If we are to tackle the problems surrounding the misuse of drugs effectively we have to open our minds to a more liberal evidence-based approach.

Too many lives have been blighted by drugs, by their misuse and the needless criminalisation that interferes with people’s education and careers.

Nobody would argue that the misuse of drugs doesn’t have deadly effects.

However, billions of pounds continue to be channelled through organised crime every year as young people are pushed towards dealers, and dangerous, unregulated backstreet drugs.

If we are to avoid another generation being faced with the same problems we have to change.

What we need are drug laws that are based on what works, backed up by rigorous scientific evidence, not just laws that sound tough.

Back in November, that change of strategy towards medicinal cannabis seemed to herald that change.

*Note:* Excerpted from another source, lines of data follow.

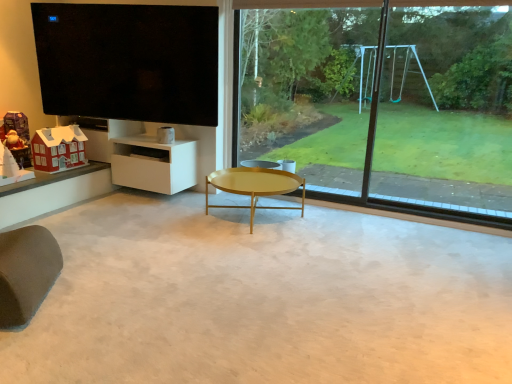
Image resolution: width=512 pixels, height=384 pixels. What are the coordinates of `free spot in front of gold metallic coffee table at center` in the screenshot? It's located at (252, 249).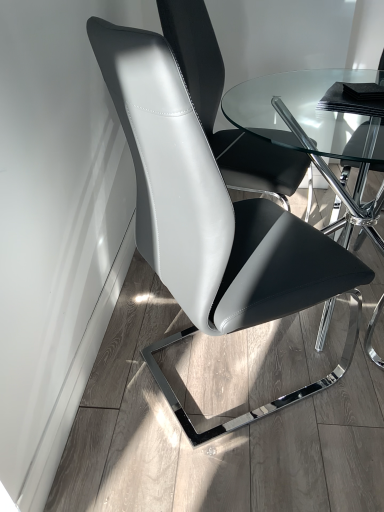
Image resolution: width=384 pixels, height=512 pixels. What are the coordinates of `vacant area situated below matte black chair at center, the 1th chair when ordered from front to back (from a real-world perspective)` in the screenshot? It's located at (213, 378).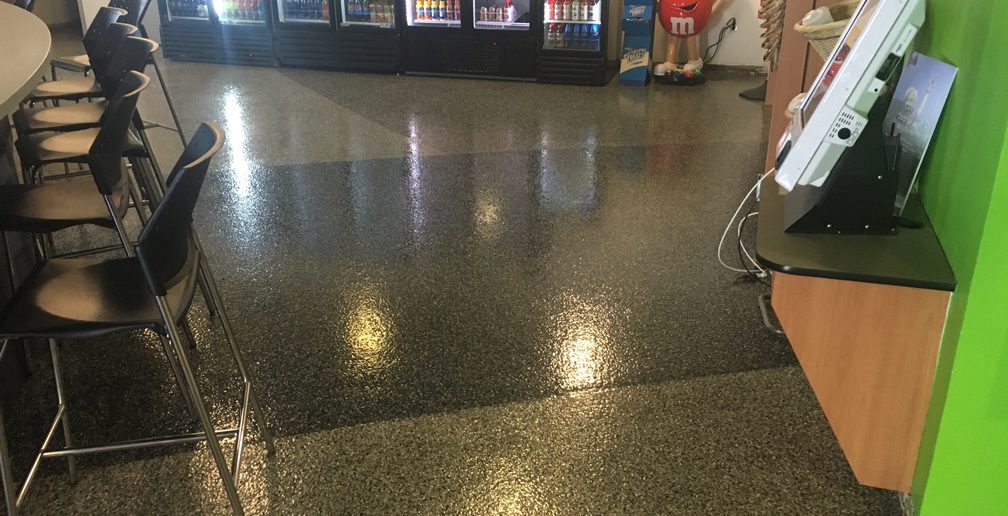
The width and height of the screenshot is (1008, 516). Identify the location of display screen. (843, 43).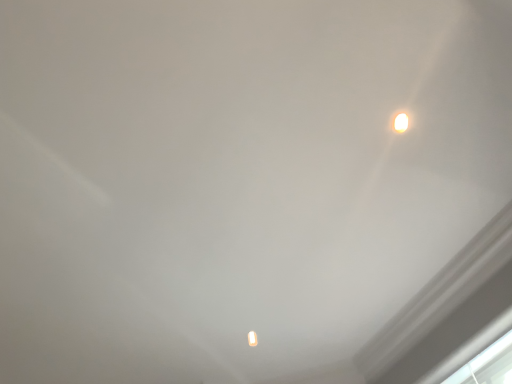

Alfie Dingley received the first long-term licence in this country for the personal use of medical cannabis. Alfie used to have up to 150 seizures a month, each life threatening.

He is now virtually seizure free.

But five months later we find that very little has actually changed.

Only what has been described as a relative “handful” of prescriptions have been approved – 80, on purely compassionate grounds.

So what has gone wrong?

There are now almost 100 specialists approved to prescribe the medication. But up and down the country, patients are reporting doctors facing difficulty adapting to the process and new guidelines.

And while none of us would want to see medicines freely available that have not been checked for their side effects or long-term safety, why, when precisely those drugs at the centre of the issue are available in Germany, Holland and some US states, is that medical evidence apparently not sufficient for us?

We all recognise that the step taken last winter was profound, but if it is to have a lasting impact it cannot be the only one.

Instead it must be the first move towards a new enlightened approach.